Page text –
● ● ●

Arshile Gorky (1904-1948)
THE PROPERTY OF A GENTLEMAN 
Arshile Gorky (1904-1948)

Child’s Companions

Details
Arshile Gorky (1904-1948)
Child’s Companions
signed and dated ‘A Gorky 45’ (lower left)
oil and graphite on canvas
34 1/8 x 46 1/8 in. (86.7 x 117.2 cm.)
Painted in 1945.
Provenance
Julien Levy, Bridgewater, acquired directly from the artist
Galleria Galatea, Turin
Acquired from the above by the present owner, circa 1972
Literature
E. Schwabacher, Arshile Gorky, New York, 1957, p. 102.
J. Levy, Arshile Gorky, New York, 1966, pl. 132.
J.M. Jordan and R. Goldwater, The Paintings of Arshile Gorky: A Critical Catalogue, New York and London, 1982, pp. 462-463, no. 301 (illustrated).
H. Herrera, Arshile Gorky: His Life and Work, New York, 2003, pp. 488, 507, 518 and 705.
Arshile Gorky: A Retrospective, exh. cat., Philadelphia Museum of Art, 2009, p. 68, fig. 46 (illustrated in color).
Exhibited
New York, Julien Levy Gallery, Arshile Gorky: Paintings, April-May 1946, no. 7.
New York, Museum of Modern Art, Fourteen Americans, September-December 1946, no. 38.
New York, Samuel Kootz Gallery, Selected Paintings by the Late Arshile Gorky, March-April 1950.
New York, Museum of Modern Art, Arshile Gorky: 1904-1948, December 1962-February 1963, no. 77.
New Haven, Yale University Art Gallery, Max Ernst and Arshile Gorky from the Collection of Julien Levy, March-May 1964, no. 21 (illustrated).
Los Angeles County Museum of Art, New York School, June-August 1965, no. 21 (illustrated).
New York, M. Knoedler & Co., Inc., Gorky, de Kooning, Newman, June-September 1969, no. 5.
Pasadena Art Museum, Painting in New York: 1944 to 1969, November 1969-January 1970, p. 70, no. 2.

● ● ●

Recorded data –
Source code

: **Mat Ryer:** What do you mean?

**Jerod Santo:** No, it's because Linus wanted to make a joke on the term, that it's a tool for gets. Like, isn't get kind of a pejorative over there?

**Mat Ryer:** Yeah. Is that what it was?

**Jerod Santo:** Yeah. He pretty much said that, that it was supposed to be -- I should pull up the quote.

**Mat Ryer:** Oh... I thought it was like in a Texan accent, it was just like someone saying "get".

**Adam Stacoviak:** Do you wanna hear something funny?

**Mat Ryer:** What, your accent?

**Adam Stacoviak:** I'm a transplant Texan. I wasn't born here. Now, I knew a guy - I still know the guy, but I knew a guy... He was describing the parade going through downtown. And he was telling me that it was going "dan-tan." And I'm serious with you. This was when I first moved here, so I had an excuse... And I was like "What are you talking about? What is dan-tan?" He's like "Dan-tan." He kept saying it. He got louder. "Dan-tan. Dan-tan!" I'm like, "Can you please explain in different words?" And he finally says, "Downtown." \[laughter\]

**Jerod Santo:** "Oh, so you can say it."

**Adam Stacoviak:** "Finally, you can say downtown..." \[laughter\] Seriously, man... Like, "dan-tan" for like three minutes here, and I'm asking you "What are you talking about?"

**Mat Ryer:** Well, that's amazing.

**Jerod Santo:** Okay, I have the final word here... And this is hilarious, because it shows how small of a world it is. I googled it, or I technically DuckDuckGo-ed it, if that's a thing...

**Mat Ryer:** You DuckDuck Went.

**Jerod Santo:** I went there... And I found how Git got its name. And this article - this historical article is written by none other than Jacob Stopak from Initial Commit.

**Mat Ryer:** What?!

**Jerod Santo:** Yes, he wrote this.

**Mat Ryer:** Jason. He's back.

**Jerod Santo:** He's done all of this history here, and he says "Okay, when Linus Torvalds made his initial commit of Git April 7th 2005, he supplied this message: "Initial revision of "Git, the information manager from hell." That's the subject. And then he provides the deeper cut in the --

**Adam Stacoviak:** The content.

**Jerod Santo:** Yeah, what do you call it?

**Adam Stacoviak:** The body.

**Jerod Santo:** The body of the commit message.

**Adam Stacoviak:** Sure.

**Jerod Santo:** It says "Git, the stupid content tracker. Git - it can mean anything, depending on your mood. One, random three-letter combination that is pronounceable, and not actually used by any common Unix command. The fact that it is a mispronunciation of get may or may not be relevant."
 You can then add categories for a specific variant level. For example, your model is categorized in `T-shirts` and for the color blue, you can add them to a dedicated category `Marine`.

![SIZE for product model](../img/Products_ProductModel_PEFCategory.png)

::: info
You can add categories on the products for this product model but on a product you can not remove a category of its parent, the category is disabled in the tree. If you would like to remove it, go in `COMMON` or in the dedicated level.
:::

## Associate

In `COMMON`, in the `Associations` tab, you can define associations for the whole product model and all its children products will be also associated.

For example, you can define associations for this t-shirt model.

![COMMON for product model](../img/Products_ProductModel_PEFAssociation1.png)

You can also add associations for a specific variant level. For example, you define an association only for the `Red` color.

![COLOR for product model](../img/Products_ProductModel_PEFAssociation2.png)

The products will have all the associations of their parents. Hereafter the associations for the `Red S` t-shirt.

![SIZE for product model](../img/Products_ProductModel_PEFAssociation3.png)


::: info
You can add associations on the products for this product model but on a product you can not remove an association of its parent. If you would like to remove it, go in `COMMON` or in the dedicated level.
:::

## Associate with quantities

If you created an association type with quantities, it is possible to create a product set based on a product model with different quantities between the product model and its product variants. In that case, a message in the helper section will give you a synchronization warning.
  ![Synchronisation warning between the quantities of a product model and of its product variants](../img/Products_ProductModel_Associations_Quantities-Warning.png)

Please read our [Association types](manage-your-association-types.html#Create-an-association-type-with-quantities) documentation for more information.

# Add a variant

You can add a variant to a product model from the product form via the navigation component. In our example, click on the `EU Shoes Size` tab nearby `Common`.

● ● ●

What to work on –
1) Using the listing for Gorky's Child’s Companions, decide whether each statement agrees with it: (a) the work is dated to 1945, (b) Galleria Galatea was located in Milan, (c) the work was shown in Fourteen Americans at the Museum of Modern Art. Answer yes or no for each, and quote the exact words of the listing that settle it.
2) Copy the listing for Gorky's Child’s Companions from "New York, Museum of Modern Art, Fourteen" up to and including "1965, no. 21 (illustrated).".

Task-by-task solutions –
1)
(a) Yes: "Painted in 1945."
(b) No: "Galleria Galatea, Turin"
(c) Yes: "New York, Museum of Modern Art, Fourteen Americans, September-December 1946, no. 38."

2)
New York, Museum of Modern Art, Fourteen Americans, September-December 1946, no. 38.
New York, Samuel Kootz Gallery, Selected Paintings by the Late Arshile Gorky, March-April 1950.
New York, Museum of Modern Art, Arshile Gorky: 1904-1948, December 1962-February 1963, no. 77.
New Haven, Yale University Art Gallery, Max Ernst and Arshile Gorky from the Collection of Julien Levy, March-May 1964, no. 21 (illustrated).
Los Angeles County Museum of Art, New York School, June-August 1965, no. 21 (illustrated).